OIT constata défice de trabalho decente em África

Addis Abeba- Etiópia (PANA) -- A África Subsariana detém a segunda taxa de desemprego mais elevada do mundo além de possuir os maiores índices de pobreza, indica a Oganização Internacional do Trabalho (OIT) no seu último relatório.
Apesar de o maior crescimento do desemprego ter-se registado na América Latina e nas Caraíbas em 2005, a OIT notou no seu relatório anual sobre Tendências Mundiais do Trabalho que com 9,7 por cento a África subsariana possui a segunda maior taxa de desemprego no mundo.
Atacar o défice de emprego decente, sublinha o relatório, é a necessidade mais urgente da região.
O Médio Oriente e a África do Norte continuam a constituir a região com a maior taxa de desemprego no mundo com 13,2 por cento em 2005.
O número de desempregados voltou a subir no mundo inteiro em 2005, porque o crescimento económico registado não esteve à altura das necessidades de emprego, particularmente entre a vasta e crescente legião dos jovens desempregados.
Além disso, o relatório da OIT refere que a incapacidade de grande parte das economias mundiais de transformar o crescimento do PIB (Produto Interno Bruto) em criação de emprego ou aumentos salariais, combinada com a onda de desastres naturais e o aumento dos preços de energia, atingiu com maior incidência os mais pobres do mundo.
O documento mostrou que apesar do crescimento do PIB mundial de 4,3 por cento em 2005, apenas 14 milhões e 500 mil dos mais de 500 milhões de pobres do mundo são capazes de ganhar mais de um dólar americano por dia, por cada linha de pobreza individual.
"O relatório deste ano mostra mais uma vez que o desenvolvimento económico em si só não resolve as necessidades de desemprego mundial, e a redução da pobreza continua adiada em vários países", disse o director-geral da OIT, Juan Somavia.
"Enfrentamos uma imensa crise internacional de trabalho e um défice de emprego decente que não vão desaparecer sozinhos.
Precisamos de novas políticas e práticas para resolver estas questões", prosseguiu.

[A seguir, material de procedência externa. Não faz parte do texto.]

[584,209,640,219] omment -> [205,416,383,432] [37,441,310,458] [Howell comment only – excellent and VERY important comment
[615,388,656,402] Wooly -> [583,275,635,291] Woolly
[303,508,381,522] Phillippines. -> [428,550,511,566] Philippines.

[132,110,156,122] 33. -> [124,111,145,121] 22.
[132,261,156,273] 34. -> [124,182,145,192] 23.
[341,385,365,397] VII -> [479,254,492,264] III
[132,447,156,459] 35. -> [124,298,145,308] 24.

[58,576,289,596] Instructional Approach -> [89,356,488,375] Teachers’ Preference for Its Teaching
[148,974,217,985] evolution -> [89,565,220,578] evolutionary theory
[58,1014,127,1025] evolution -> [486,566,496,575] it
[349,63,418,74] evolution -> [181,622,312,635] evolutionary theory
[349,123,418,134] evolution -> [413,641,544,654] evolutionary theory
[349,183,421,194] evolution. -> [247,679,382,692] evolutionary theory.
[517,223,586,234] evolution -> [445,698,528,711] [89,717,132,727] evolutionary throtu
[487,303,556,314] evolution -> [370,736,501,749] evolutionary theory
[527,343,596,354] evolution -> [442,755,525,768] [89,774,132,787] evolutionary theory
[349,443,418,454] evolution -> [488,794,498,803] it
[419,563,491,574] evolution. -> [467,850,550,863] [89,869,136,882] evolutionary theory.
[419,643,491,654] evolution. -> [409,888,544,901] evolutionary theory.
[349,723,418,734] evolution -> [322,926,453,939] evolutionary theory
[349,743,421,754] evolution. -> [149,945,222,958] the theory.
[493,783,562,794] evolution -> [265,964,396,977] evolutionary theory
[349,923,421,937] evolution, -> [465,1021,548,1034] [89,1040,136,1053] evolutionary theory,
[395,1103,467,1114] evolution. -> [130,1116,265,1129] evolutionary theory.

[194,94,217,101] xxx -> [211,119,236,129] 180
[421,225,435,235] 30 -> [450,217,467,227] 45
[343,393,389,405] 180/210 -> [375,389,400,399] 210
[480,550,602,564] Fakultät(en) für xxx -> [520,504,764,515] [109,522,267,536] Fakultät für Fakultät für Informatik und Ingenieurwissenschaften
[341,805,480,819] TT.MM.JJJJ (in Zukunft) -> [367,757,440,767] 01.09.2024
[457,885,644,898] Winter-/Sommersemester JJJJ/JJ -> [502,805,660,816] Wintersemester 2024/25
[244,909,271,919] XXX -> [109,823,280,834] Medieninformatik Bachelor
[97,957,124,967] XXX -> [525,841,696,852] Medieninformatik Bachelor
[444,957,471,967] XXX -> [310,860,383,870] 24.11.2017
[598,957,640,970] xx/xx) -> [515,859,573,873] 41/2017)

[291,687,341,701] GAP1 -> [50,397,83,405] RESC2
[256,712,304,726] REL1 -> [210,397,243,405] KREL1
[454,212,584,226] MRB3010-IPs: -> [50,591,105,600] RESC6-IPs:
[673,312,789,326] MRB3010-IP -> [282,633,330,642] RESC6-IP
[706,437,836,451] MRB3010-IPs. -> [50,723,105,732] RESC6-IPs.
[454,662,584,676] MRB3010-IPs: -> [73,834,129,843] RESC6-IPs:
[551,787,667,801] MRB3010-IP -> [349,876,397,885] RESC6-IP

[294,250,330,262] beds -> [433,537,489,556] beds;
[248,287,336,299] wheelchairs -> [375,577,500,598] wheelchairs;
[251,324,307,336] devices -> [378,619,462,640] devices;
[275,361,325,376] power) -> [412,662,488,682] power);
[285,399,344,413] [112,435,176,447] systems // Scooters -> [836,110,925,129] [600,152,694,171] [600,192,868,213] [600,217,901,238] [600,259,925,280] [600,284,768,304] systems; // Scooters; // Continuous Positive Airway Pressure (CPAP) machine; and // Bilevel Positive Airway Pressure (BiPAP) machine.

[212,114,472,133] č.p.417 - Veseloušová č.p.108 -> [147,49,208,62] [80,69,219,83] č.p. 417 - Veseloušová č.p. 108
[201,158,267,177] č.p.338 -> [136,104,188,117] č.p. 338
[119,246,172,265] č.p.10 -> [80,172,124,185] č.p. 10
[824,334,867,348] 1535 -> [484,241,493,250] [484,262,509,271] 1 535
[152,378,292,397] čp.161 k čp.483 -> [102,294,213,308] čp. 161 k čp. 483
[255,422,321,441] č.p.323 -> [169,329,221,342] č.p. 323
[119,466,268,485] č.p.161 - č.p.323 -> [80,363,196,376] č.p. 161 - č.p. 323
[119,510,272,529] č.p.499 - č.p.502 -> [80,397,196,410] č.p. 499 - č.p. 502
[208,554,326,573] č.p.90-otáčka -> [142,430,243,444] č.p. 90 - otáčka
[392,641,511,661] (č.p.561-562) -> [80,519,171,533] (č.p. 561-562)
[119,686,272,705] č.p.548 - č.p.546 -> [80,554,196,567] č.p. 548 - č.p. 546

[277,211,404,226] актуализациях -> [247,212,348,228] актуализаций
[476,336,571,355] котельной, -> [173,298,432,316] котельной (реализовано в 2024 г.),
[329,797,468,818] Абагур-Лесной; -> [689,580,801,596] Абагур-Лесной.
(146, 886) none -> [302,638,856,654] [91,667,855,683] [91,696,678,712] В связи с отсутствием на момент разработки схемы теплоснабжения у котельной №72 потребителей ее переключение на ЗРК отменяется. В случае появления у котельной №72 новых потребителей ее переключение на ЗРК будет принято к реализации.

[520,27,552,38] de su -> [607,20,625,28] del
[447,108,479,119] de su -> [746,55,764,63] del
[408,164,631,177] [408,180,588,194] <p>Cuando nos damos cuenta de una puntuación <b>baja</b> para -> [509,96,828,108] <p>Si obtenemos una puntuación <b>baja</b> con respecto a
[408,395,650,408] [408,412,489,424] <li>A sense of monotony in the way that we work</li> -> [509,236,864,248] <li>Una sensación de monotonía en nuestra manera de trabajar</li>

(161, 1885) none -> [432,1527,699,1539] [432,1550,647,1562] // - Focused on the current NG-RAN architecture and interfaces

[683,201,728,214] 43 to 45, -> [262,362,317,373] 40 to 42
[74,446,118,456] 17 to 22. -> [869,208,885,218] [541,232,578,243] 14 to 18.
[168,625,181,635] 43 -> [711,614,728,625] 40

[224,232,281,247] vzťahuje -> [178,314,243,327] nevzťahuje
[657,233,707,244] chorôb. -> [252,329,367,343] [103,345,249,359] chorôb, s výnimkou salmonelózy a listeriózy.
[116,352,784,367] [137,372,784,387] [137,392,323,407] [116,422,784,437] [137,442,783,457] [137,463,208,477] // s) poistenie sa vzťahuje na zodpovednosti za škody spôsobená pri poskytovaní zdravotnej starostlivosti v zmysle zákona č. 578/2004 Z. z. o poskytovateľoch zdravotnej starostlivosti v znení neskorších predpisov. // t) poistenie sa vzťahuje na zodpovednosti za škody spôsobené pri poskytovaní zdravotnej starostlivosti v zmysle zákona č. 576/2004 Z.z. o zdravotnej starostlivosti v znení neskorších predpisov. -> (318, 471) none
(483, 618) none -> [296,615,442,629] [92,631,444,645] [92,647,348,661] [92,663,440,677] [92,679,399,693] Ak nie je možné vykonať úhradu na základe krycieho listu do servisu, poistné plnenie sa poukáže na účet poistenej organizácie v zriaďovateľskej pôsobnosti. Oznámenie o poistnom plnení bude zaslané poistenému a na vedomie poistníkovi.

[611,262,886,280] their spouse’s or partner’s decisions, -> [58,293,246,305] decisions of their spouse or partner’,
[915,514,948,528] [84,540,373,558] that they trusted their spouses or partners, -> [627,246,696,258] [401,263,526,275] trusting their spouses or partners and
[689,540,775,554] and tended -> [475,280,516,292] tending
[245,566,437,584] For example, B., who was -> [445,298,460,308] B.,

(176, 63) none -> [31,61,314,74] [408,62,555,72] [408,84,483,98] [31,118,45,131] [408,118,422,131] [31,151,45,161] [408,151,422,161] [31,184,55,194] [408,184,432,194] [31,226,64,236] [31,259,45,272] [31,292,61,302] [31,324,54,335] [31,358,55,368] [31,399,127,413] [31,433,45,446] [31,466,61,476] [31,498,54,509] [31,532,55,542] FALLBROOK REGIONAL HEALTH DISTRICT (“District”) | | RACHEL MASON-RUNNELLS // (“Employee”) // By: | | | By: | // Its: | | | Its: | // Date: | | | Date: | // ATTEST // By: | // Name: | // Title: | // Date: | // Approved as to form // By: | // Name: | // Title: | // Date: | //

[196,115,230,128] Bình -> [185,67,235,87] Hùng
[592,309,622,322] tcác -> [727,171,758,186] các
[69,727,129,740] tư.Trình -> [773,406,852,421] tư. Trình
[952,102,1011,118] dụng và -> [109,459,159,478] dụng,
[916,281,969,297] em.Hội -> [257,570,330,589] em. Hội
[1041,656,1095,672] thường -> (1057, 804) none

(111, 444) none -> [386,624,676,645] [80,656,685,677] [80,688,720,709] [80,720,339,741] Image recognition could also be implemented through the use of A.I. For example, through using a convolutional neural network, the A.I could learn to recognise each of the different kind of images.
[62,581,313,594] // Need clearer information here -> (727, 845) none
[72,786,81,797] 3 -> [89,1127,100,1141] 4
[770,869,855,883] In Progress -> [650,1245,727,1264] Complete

De acordo com o relatório, quase metade dos desempregados do mundo são jovens dos 15 aos 24 anos de idade cujo risco de se desempregar é mais de três vezes que o dos adultos.
A OIT considerou esta situação "incómoda" porque os jovens constituem 25 por cento da população activa.
Para esta organização, a partilha do desemprego total em serviços aumentou em todas as regiões durante os últimos 10 anos exceptuando-se no Médio Oriente e na África do Norte.
"Se o sector dos serviços continuar a crescer como nos últimos 10 anos, a agricultura passará a ser a maior criadora de empregos", indica o mesmo texto, defendendo a necessidade de reformular as estratégias de desenvolvimento e de crescimento.
Segundo ainda a OIT, em vários países, os agricultores deixam uma vida de pobreza rural na esperança de encontrar algo melhor na cidade mas terminam nos trabalhos informais ou no comércio insignificante.
O relatório da OIT considera também que a diferença de empregos entre as mulheres e os homens diminuiu durante a década passada mas mantém-se ampla.
Em 2005, 52,2 por cento das mulheres adultas estavam empregadas contra 51,7 por cento em 1995.
Em 2005, as mulheres constituíram cerca de 40 por cento da mão-de-obra internacional.
De acordo com o relatório, o reconhecimento de que a redução da pobreza pode apenas ser atingida através de melhores e mais empregos cresce de dia para dia, particularmente em África.
Uma melhor tomada de consciência sobre a importância de colocar o emprego no centro das políticas económicas e sociais, simbolizadas pela cimeira da ONU em 2005, é um passo importante a seguir, conclui.